The harmony of Salome
makes use of extended tonality, chromaticism, a wide range of keys, unusual modulations, tonal ambiguity, and polytonality. Some of the major characters have keys associated with them, such as
Salome and Jochanaan, as do some of the major psychological themes, such as
desire and death.
Strauss
wrote the opera's libretto, in the process
cutting almost half of Wilde's play, stripping it down and emphasizing its
basic dramatic structure. The structural form of Strauss's libretto is highly
patterned, notably in the use of symmetry and the hierarchical grouping of
events, passages, and sections in threes. Examples of three-part structure
include Salome's attempt to seduce Narraboth, in order to get him to let her
see Jochanaan. She tries to seduce him
three times, and he capitulates on the third. When Jochanaan is brought
before Salome he issues three prophecies, after which Salome professes love
for Jochanaan three times—love of his skin, his hair, and his lips, the last
of which results in Jochanaan cursing her. In the following scene Herod three times asks Salome
to be with him—to drink, eat, and sit with him. She refuses each time. Later
Herod asks her to dance for him, again three times. Twice she refuses, but
the third time Herod swears to give her whatever she wants in return and she
accepts. After she dances and says she wants Jochanaan's head on a platter,
Herod, not wanting to execute the Prophet, makes three offers—an emerald,
peacocks, and finally, desperately, the Veil of the Sanctuary of the Holy of Holies. Salome rejects all three
offers, each time more stridently insisting on Jochanaan's head.

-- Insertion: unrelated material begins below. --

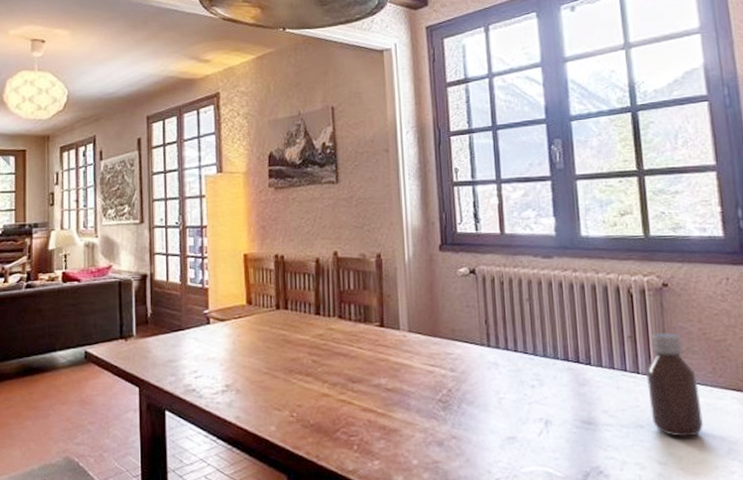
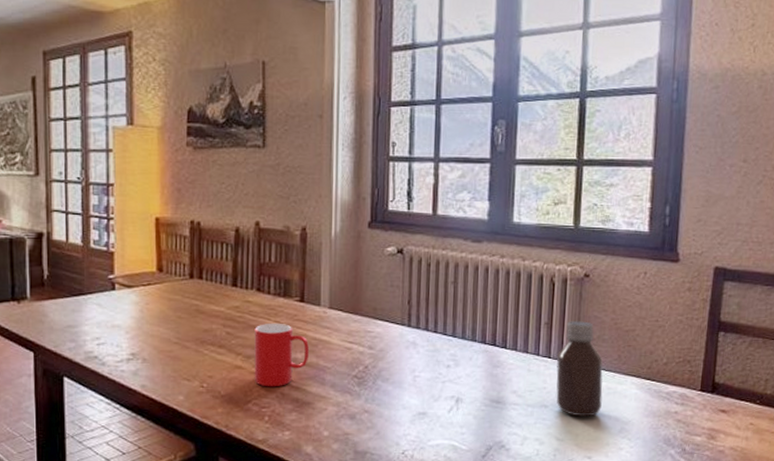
cup: none [339,348,393,415] -> present [254,322,310,387]

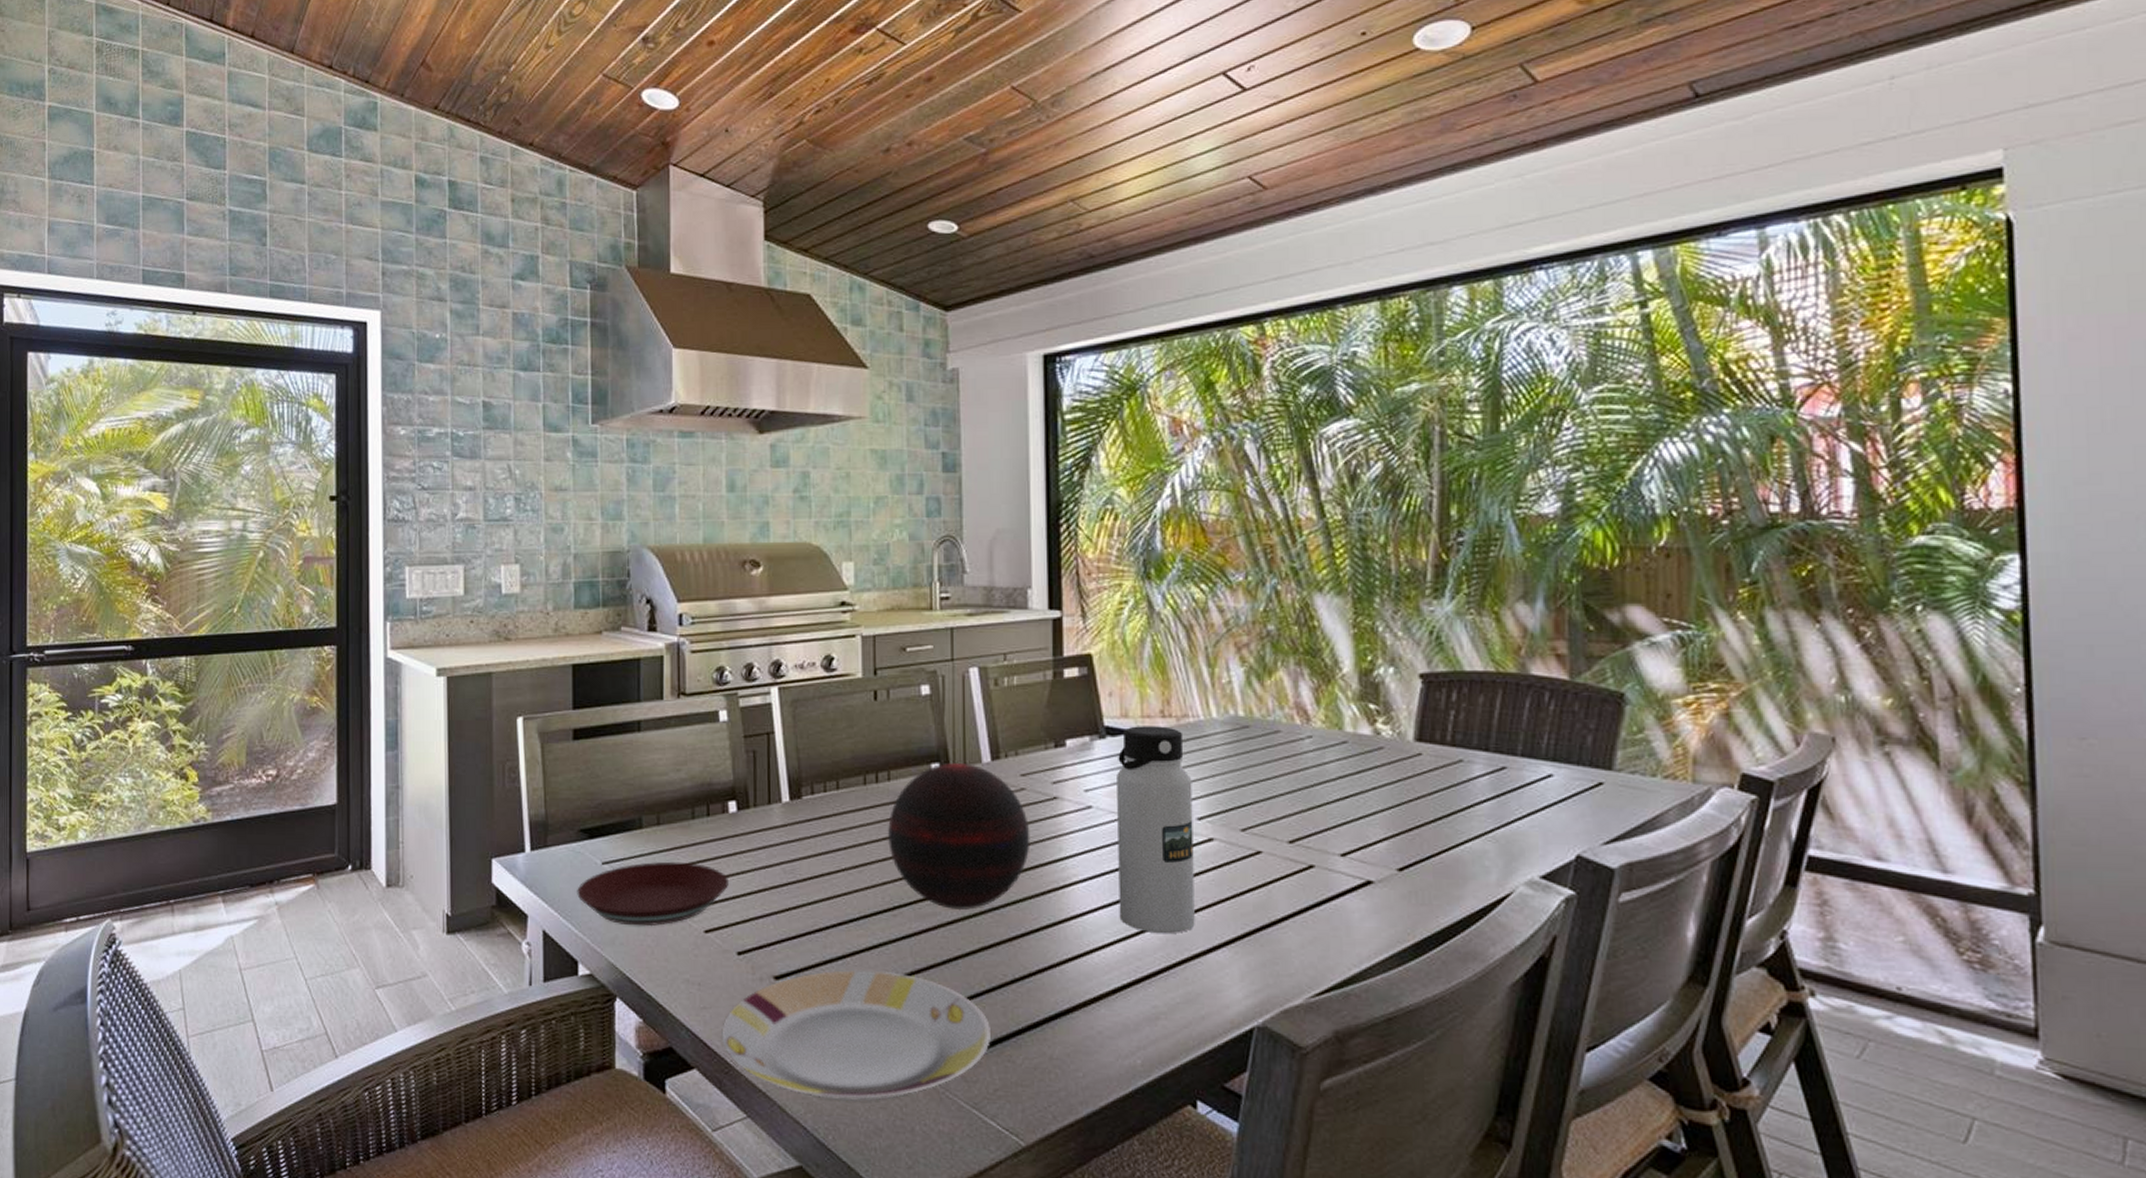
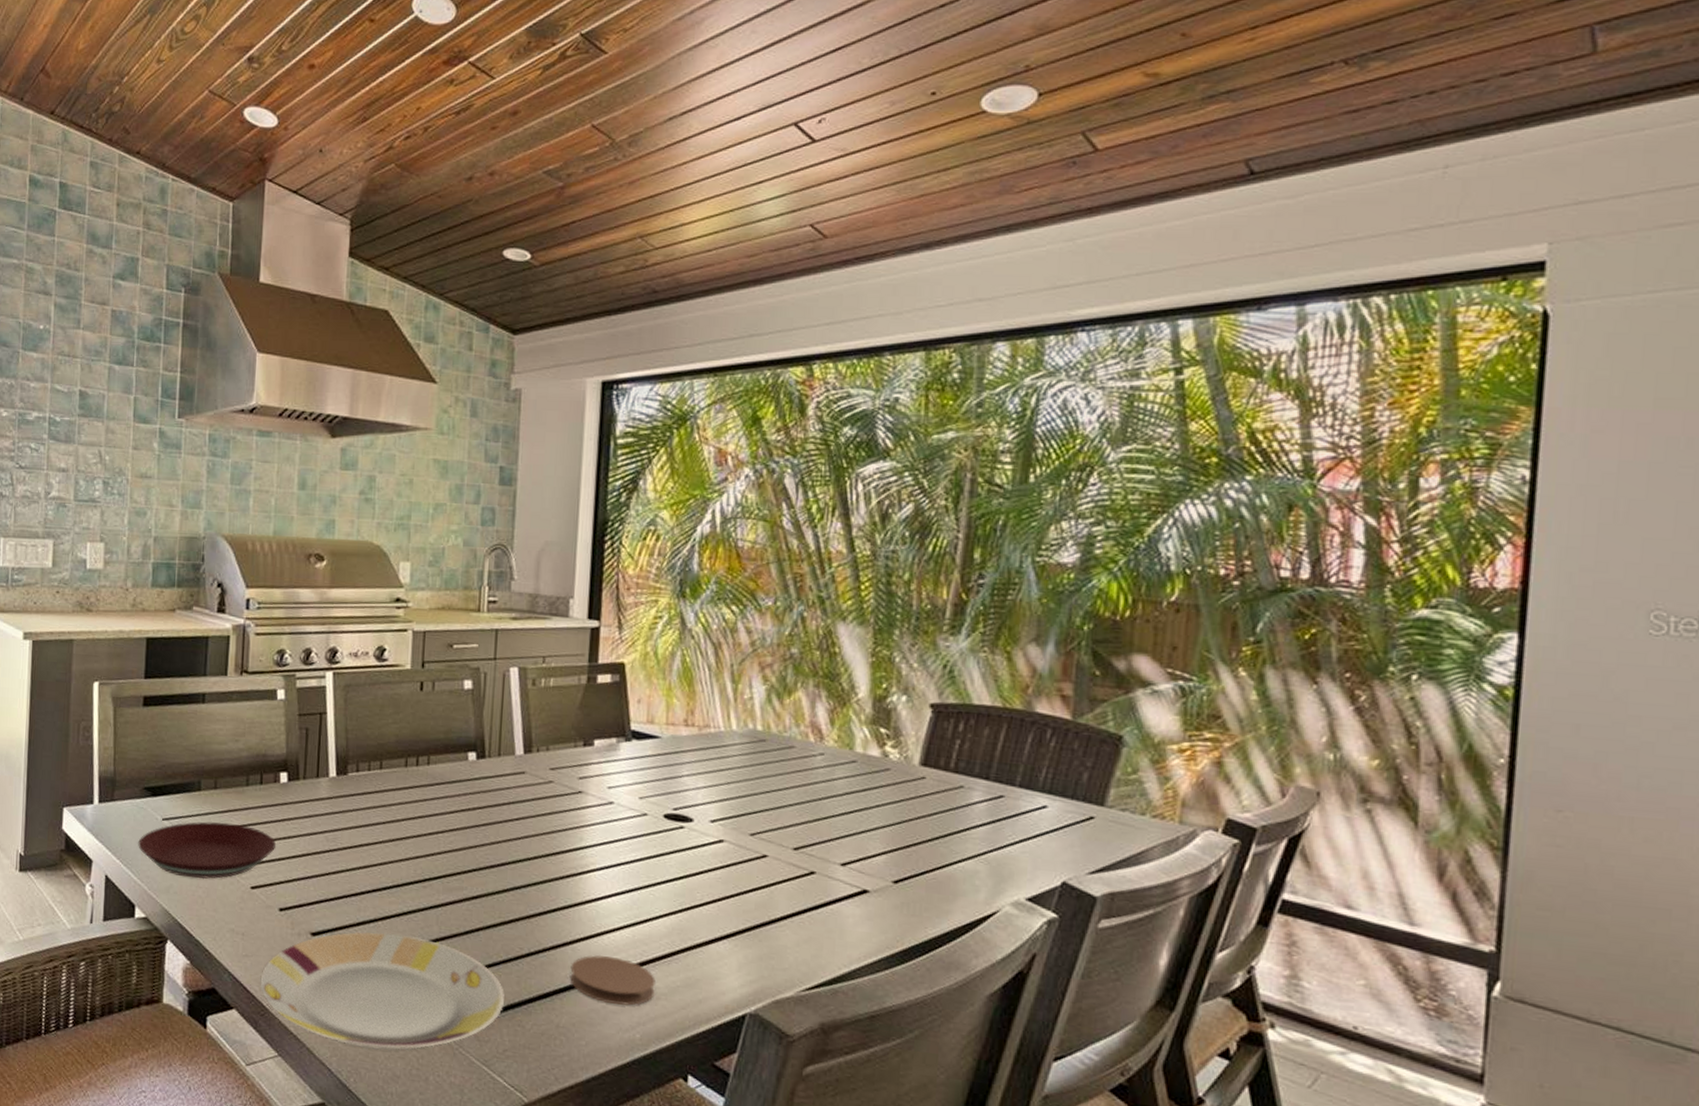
decorative orb: present [888,763,1030,911] -> none [423,753,555,887]
coaster: none [1060,976,1153,1029] -> present [570,955,656,1006]
water bottle: present [1117,726,1195,934] -> none [630,732,708,924]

Three-part
groupings occur elsewhere on both larger and smaller levels.
Dissonant
chord near the end of the opera, marked sfz
in this reduced score
In the
final scene of the opera, after Salome kisses Jochanaan's severed head, the
music builds to a dramatic climax, which ends with a cadence involving
a very dissonant unorthodox chord one measure before rehearsal 361. This
single chord has been widely commented on. It has been called "the most
sickening chord in all opera", an "epoch-making dissonance with
which Strauss takes Salome...to the depth of degradation", and "the
quintessence of Decadence: here is ecstasy falling in upon itself, crumbling
into the abyss". The chord is often described as polytonal, with a low A7 (a dominant seventh chord) merged
with a higher F-sharp major chord. It forms part of a cadence in the key of C-sharp major and is approached and resolved from C–sharp major chords. Not only is
the chord shockingly dissonant, especially in its musical context and rich
orchestration, it has broader significance due in part to Strauss's careful
use of keys and leitmotifs to symbolize the opera's characters, emotions such
as desire, lust, revulsion, and horror, as well as doom and death. A great
deal has been written about this single chord and its function within the
large-scale formal structure of the entire opera.